___ Data excerpt

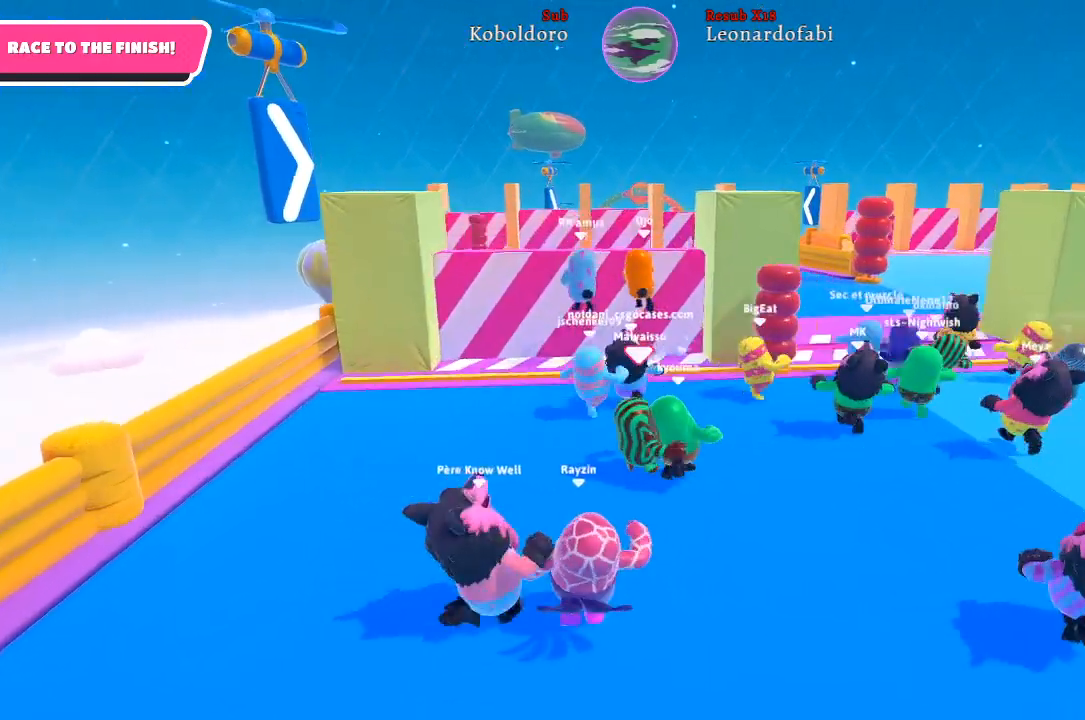
{"buttons": [], "left_stick": "up-right", "right_stick": "center", "events": []}
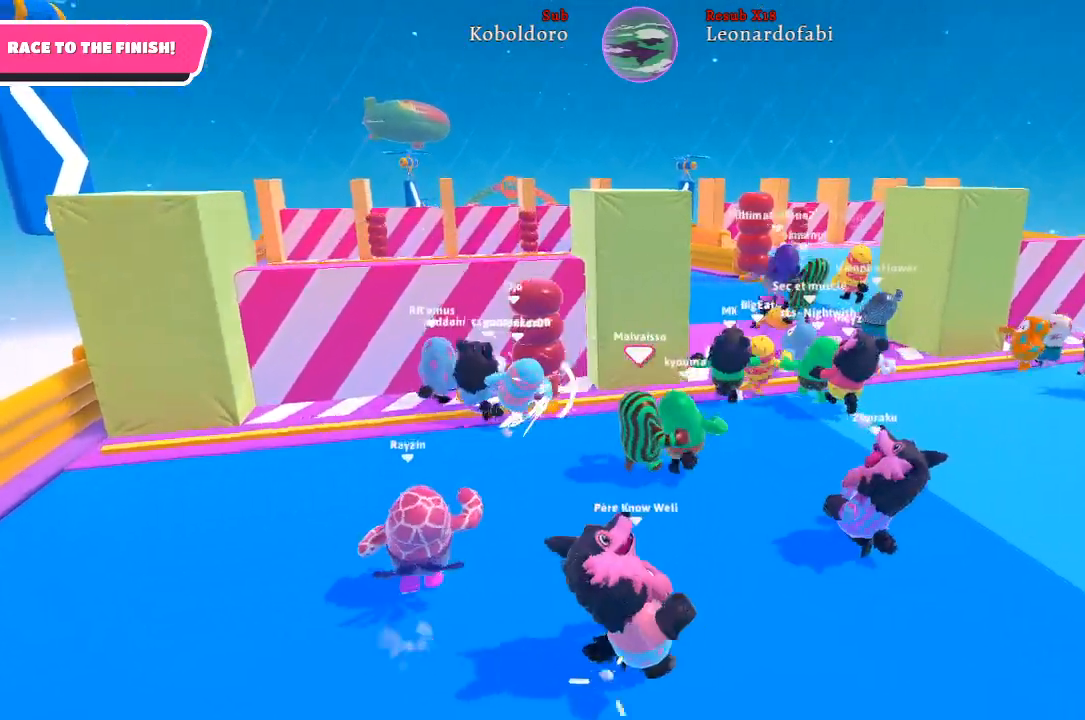
{"buttons": [], "left_stick": "up-left", "right_stick": "center", "events": [[433, "left_stick", "up-left"]]}
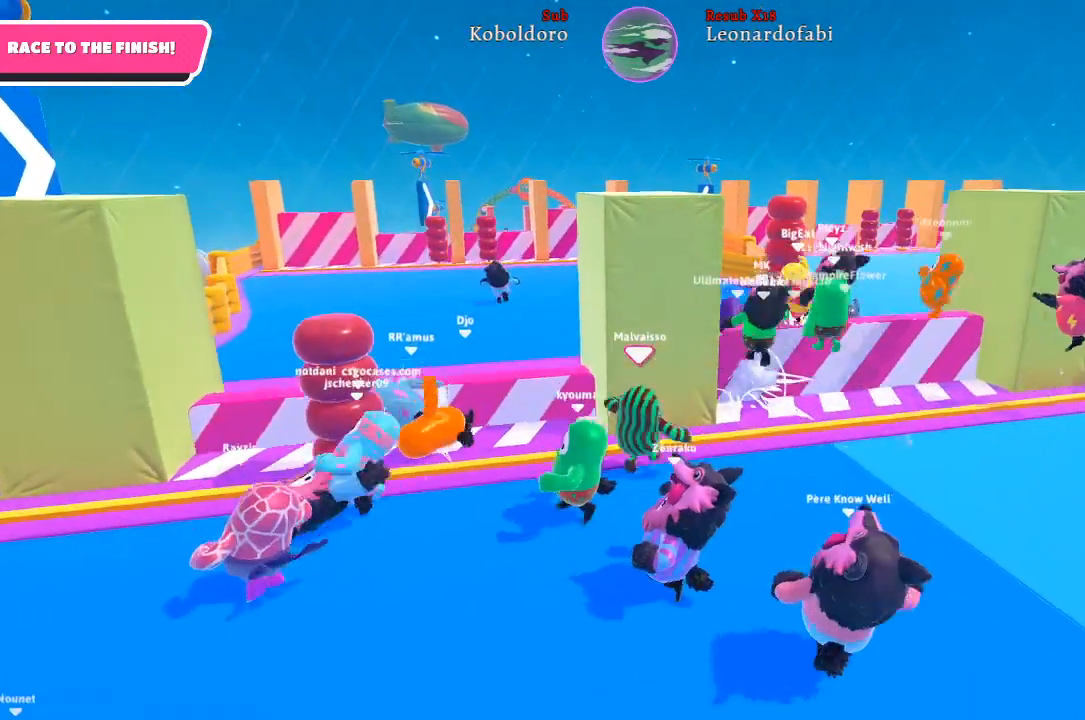
{"buttons": [], "left_stick": "up-left", "right_stick": "center", "events": [[200, "left_stick", "left"], [417, "left_stick", "up-left"]]}
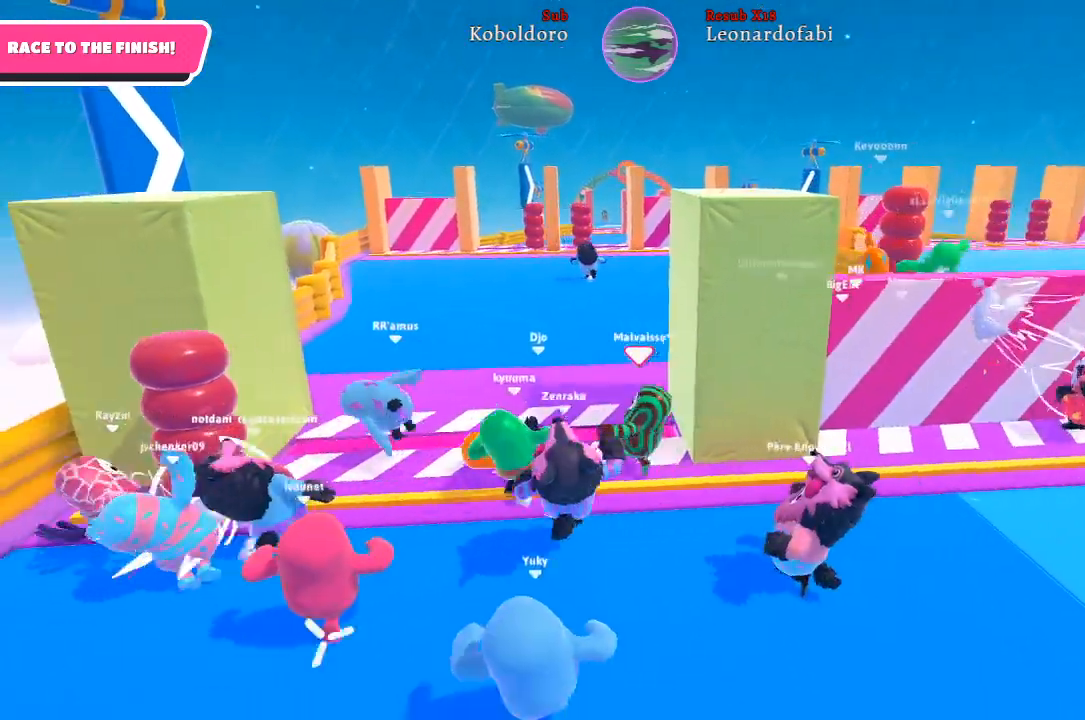
{"buttons": [], "left_stick": "up", "right_stick": "center", "events": [[67, "left_stick", "up"]]}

______

Work instructions:
Pictures are to be left out; all other data must be returned exactly.

Written solution:
{"buttons": [], "left_stick": "up-right", "right_stick": "center", "events": []}
{"buttons": [], "left_stick": "up-left", "right_stick": "center", "events": [[433, "left_stick", "up-left"]]}
{"buttons": [], "left_stick": "up-left", "right_stick": "center", "events": [[200, "left_stick", "left"], [417, "left_stick", "up-left"]]}
{"buttons": [], "left_stick": "up", "right_stick": "center", "events": [[67, "left_stick", "up"]]}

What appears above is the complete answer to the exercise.